According to the DSK’s latest information, an employer’s duty of care to its own employees extends to any reasonable reaction to the epidemic or pandemic spread of a reportable disease for the purposes of prevention and traceability. According to the DSK’s coronavirus statement, the following specific acts are permissible:

• The collection and processing of personal data, in particular of employees’ data concerning health by the employer, to prevent or contain the spread of the virus as far as possible. According to the DSK, this applies especially where an infection has been diagnosed or contact with an infected person has taken place as well as in cases where a visit was made to an area classified as a risk zone by the Robert-Koch-Institut (RKI) during the relevant period.
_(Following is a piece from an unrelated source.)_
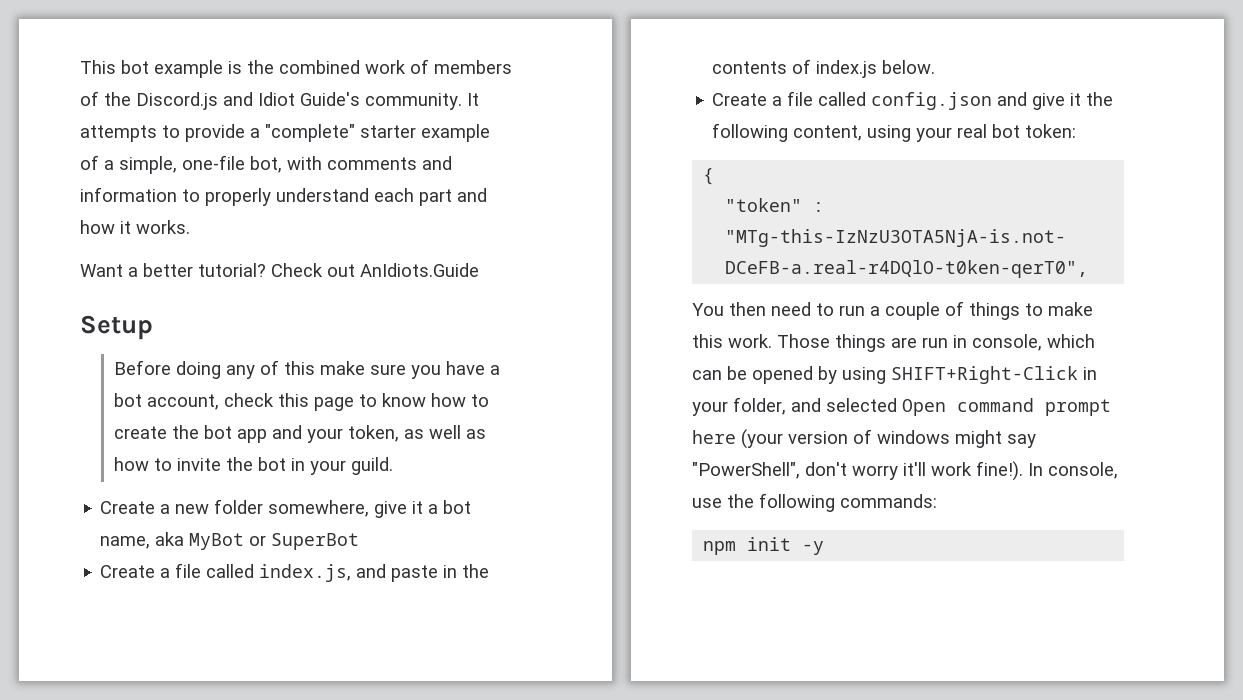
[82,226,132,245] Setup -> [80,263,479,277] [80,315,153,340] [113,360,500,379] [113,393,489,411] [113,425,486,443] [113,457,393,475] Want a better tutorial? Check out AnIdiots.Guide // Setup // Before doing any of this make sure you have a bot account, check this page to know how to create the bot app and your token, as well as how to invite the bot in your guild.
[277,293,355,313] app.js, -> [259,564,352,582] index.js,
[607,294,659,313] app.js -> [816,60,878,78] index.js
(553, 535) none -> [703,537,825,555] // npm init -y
Accordingly, the employer will be permitted to request this information in most cases, whereby the Regional Officer for Data Protection and Information Security for Baden-Württemberg recommends obtaining a negative confirmation in the first instance and only then asking further questions if additional indicators become apparent.
  
  
• Under the DSK’s broader, Covid-19-related interpretation, it is permissible to collect and process personal data, including data from guests and visitors, to establish whether they (i) are infected themselves or have been in contact with an infected person, or (ii) have visited an area classified as a risk zone by the RKI. This means that measures such as temperature-measuring are likely also permissible not only for employees, but also for guests and visitors before entering the company grounds and office premises, provided the measurement itself is sufficiently reliable and the results are only used to make a decision on entry but are not stored.
  
  
• Conversely, the disclosure of the identity of people with a verified or suspected infection with the virus in order to notify people they have had contact with is, in the view of the DSK, only lawful if there is no other option for taking precautions. To that extent a phased approach is recommended in which all other options for notifying and warning people who have potentially been in contact need to be exhausted before the identity of the data subject is disclosed.
  
  

The employer may only pass on data about sick employees, contact with infected patients or visits to risk zones to third parties if there is a legal justification for doing so. In that context, an exchange of such information within the Group is only permissible in rare exceptional cases. To the extent that this relates to the passing on of this type of information to public authorities, the Regional Officer for Data Protection and Information Security for Baden-Württemberg correctly states that this requires a statutory basis that explicitly requires this or, for example, an official decree on the basis of the German Act on the Prevention and Control of Infectious Diseases (IfSG). Any decrees by public authorities must expressly state the legal basis in question. Companies also need to review whether the specified legal basis is actually relevant.

The issues under data protection law regarding the spread of the coronavirus virus are manifold. The recommendations now published by the supervisory authorities are helpful, and tend to be more broadly interpreted due to Covid-19, but they do not relieve the employer of the duty to review the individual measures on a case-by-case basis from the perspective of data protection law, and to ensure that the general requirements of data protection law are complied with.